Winning Red States
Senator Obama continues to rack up impressive wins in red states. He’s not just winning by small margins. His string of 2-to-1 and better victories continues to grow.
Here’s the same table I posted after Super Tuesday, updated for Obama’s decisive wins in Louisiana and Nebraska and Clinton’s narrow win in New Mexico. The table is arranged in descending order of the decisiveness of Obama’s wins. As before, the blue rows show Obama’s wins, the pink Clinton’s, and the darker shades of each color wins by a margin of 2-to-1 or greater. (Obama’s landslide in Washington state doesn’t count, as Washington is a blue state.)
[Please scroll down to see the table.
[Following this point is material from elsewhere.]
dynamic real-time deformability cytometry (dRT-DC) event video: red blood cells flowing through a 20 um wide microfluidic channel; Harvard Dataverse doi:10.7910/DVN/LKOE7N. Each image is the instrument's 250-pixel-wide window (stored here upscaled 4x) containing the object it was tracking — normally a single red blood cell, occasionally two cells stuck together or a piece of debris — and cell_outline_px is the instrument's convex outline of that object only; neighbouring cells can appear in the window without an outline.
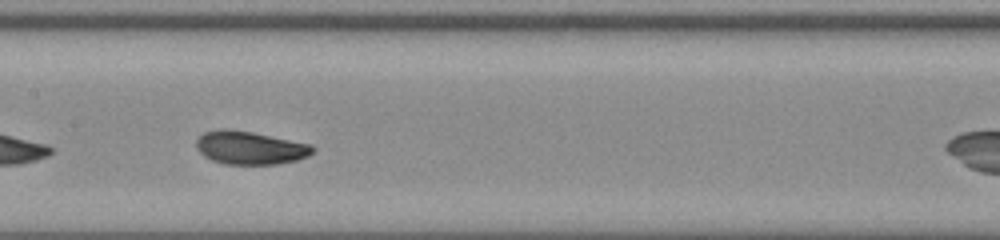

I can’t fix this gap with my knowledge of HTML.]
|Idaho||80/17||-||>4 to 1||4|
|Alaska||74/25||-||3 to 1||3|
|Kansas||74/26||-||>2.5 to 1||9|
|Nebraska||68/32||-||>2 to 1||5|
|Colorado||67/32||-||>2 to 1||9|
|Georgia||66/31||2||>2 to 1||15|
|South Carolina||55/27||18||2 to 1||8|
|North Dakota||61/37||1||>1.5 to 1||3|
|Louisiana||57/36||-||>1.5 to 1||9|
|Utah||57/39||3||1.5 to 1||5|
|Alabama||56/42||1||1.3 to 1||9|
|Iowa||38/29||30||1.25 to 1||7|
|Missouri||49/48||2||1 to 1||11|
|New Mexico||48/49||2||1 to 1||5|
|Nevada||45/51||4||1 to 1||5|
|Arizona||42/51||5||1 to 1.25||10|
|Tennessee||41/54||4||1 to 1.25||11|
|Oklahoma||31/55||10||<1 to 1.5||7|
|Arkansas||27/69||2||<1 to 2.5||6|
Why is this table important? Because of the 2004 electoral map, which identified red (for Bush) and blue (for Kerry) states.
By definition, John Kerry won every blue state that Clinton has won in the primaries, plus those that Obama has won. But he didn’t win the general election. In order to win the general election, any Democratic nominee must win red states.
Here is a second table comparing the electoral votes of the red states that Obama has won in the primaries with those of the red states that Clinton has won. The second line compares the totals of electoral votes of red states won by a 2-to-1 or greater margin. The third column shows Clinton’s deficits in electoral votes.
|Clinton EV Deficit|
|All red states won||97||44||53|
|Won by 2-to-1 or greater||53||6||47|
As John Kerry proved to our chagrin, Democrats need some red states to win. But polls suggest that at least some of those red states are already purple and likely to swing blue.
Who is more likely to capture red states in a general election? Is it the Dem who won them by a small margin even among Democrats? Or is it the Dem who won them by a landslide in primaries or caucuses, showing both extraordinary enthusiasm among supporters and the ability to attract new voters, independents, and even some Republicans?
As the blue part of the first table above grows (and it will!), the advantages of nominating Obama will dawn on both Democratic voters and Super Delegates.